Afgelopen maandag besprak de gemeenteraad de resultaten van het verkeersonderzoek. De verkeersproblemen van Wassenaar zitten diep en inwoners eisen terecht actie om de drukte in ons dorp beheersbaar te houden. VVD-woordvoerder Bernard Menken heeft een uitgesproken mening, maar brengt ook nuance.
“Najaar 2019. De N44 staat veel te vaak bomvol, met verschuiving naar de lokale wegen. Men zegt wel dat je een wegennet niet op incidenten kan inrichten. Maar hier zijn incidenten structureel. Twee keer per week een dorp op slot was tot maart 2020 geen uitzondering, maar regel. Het hele dorp gaat op slot als de A4 stilstaat.” De VVD heeft een helder standpunt: “Iedereen die iets komt halen of brengen is van harte welkom. En al het andere verkeer dus niet.” stelt Menken.

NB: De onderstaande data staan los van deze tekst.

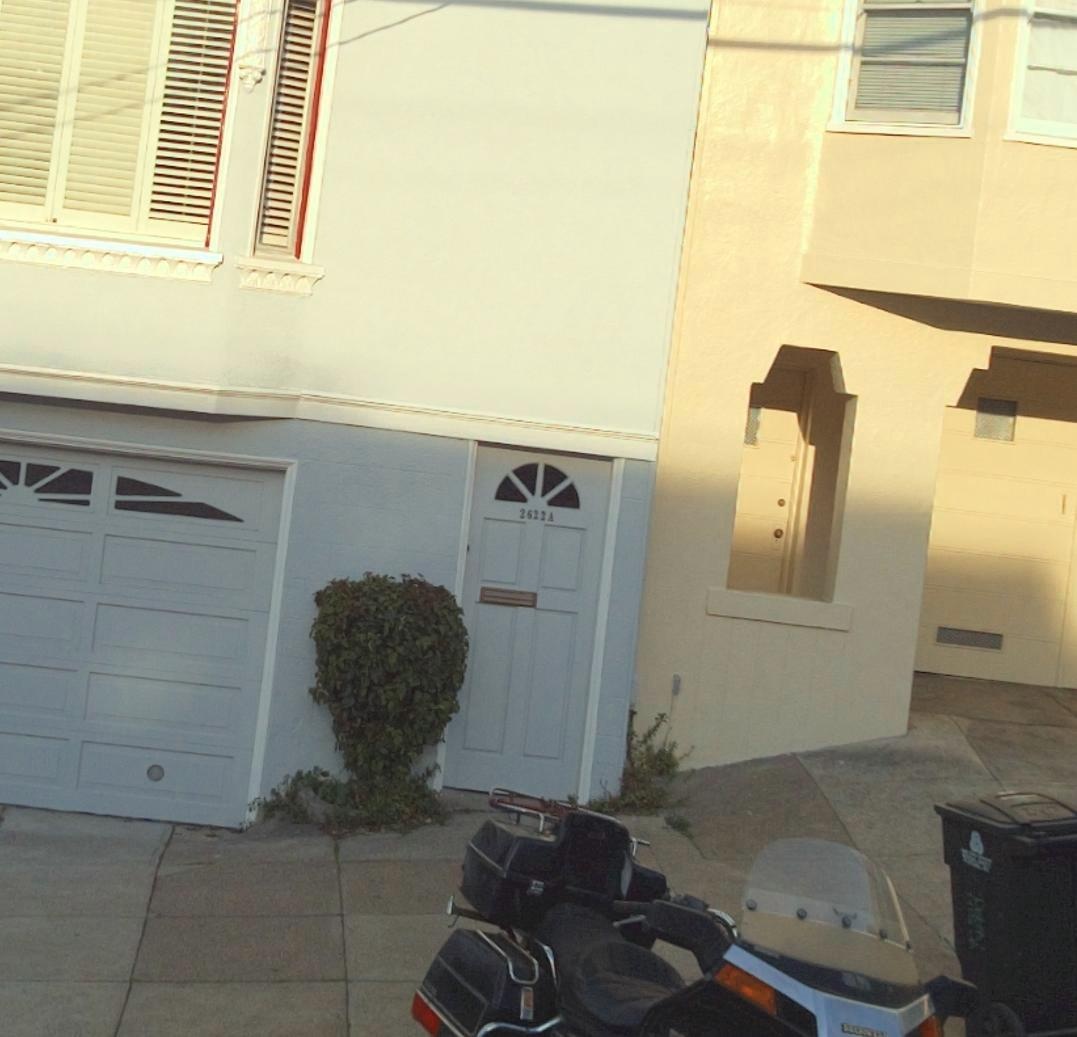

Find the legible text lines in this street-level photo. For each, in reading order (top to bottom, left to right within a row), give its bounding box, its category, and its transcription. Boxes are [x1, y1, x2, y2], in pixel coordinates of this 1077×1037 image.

[517, 506, 555, 524] StreetNumber: 2622A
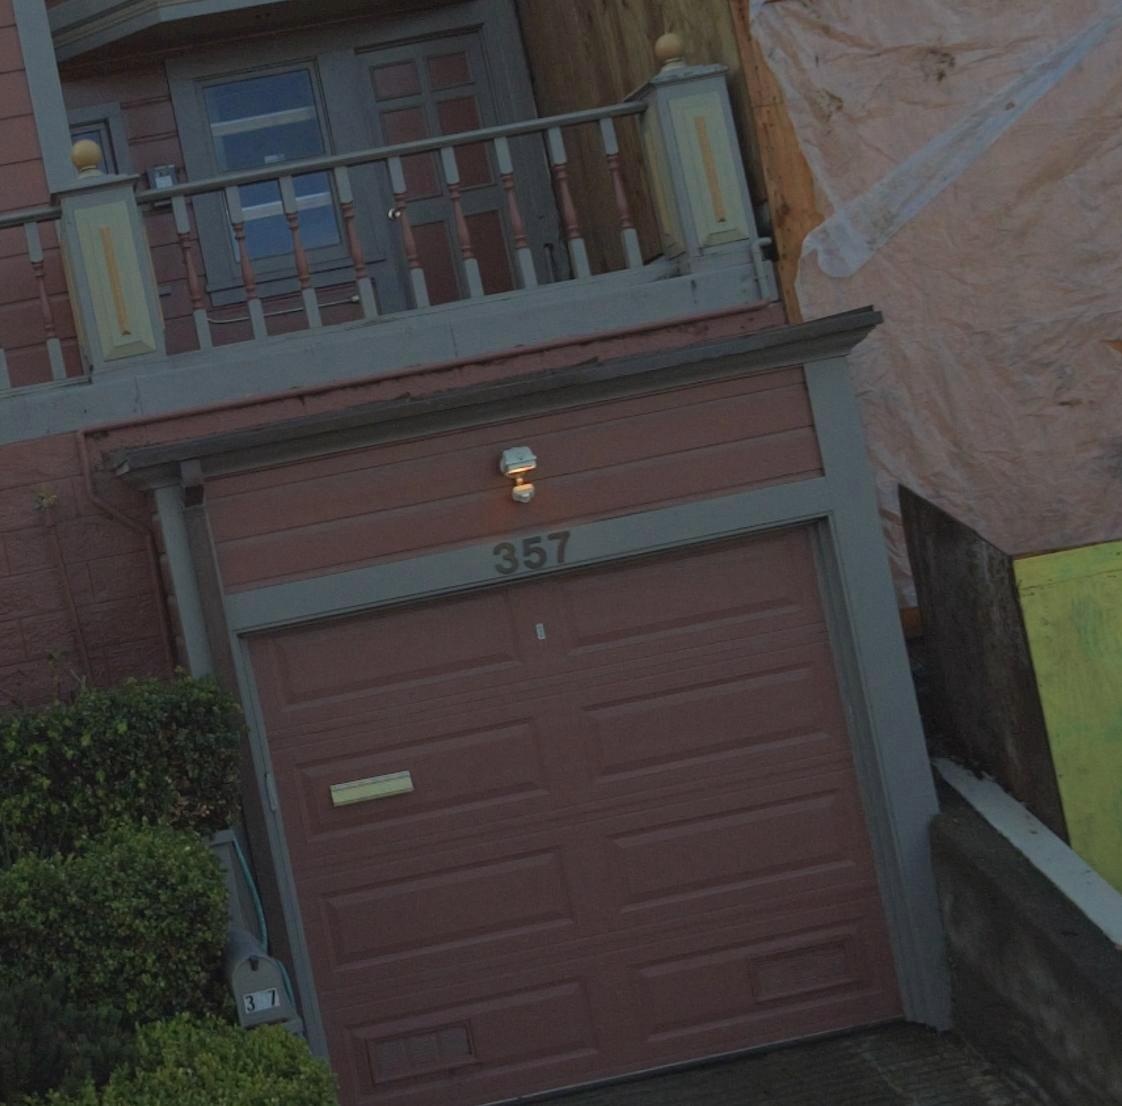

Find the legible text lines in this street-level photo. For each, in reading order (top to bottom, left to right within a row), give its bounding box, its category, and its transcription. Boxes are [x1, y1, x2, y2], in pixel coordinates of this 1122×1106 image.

“En toen kwam Corona! In het hele land waren alle verkeersproblemen opgelost. Maar de drukte komt terug. Tijd voor actie, want we moeten het dak repareren als het droog is.”
Het onderzoek werkte met gemiddelde data uit 2019. Maar het probleem zit volgens Menken juist in de pieken. “Als je op drie werkdagen 500 auto’s langs krijgt en op twee werkdagen 1500 auto’s, is het gemiddeld een keurige 900 auto’s. Dat is prima af te handelen, maar die 1500 niet.”
De VVD ziet de grootste winst op de N206. Daar is veel instroom naar ons lokale wegennet dat de A4-A44 ontloopt.
Menken denkt dat de Provincie, Rijkswaterstaat, Katwijk en Wassenaar het makkelijk eens kunnen worden: “Bij de opening van de Rijnland route kunnen de verkeerslichten op de N206 zó worden afgesteld, dat er alleen bij te grote drukte op de A4 en A44 minder groen licht komt om de N441 op te draaien. Dan dwing je verkeer om te blijven waar het hoort. Zonder file op de A4 functioneert de Rijnlandroute normaal en hoeven we aan de poort niet te knijpen.”
Voor de VVD ligt de tweede prioriteit rond het Rozenplein. “Als we ervan uitgaan dat niets doen geen optie is, moeten we bereid zijn om aan knoppen te draaien en dingen te proberen.” Doelstelling is om uitstroom en doorstroom te verbeteren. Menken sluit af met een kleine nabrander: “Onder doorstroming versta ik doorrijden richting Den Haag, niet afslaan om dat via het dorp te doen.”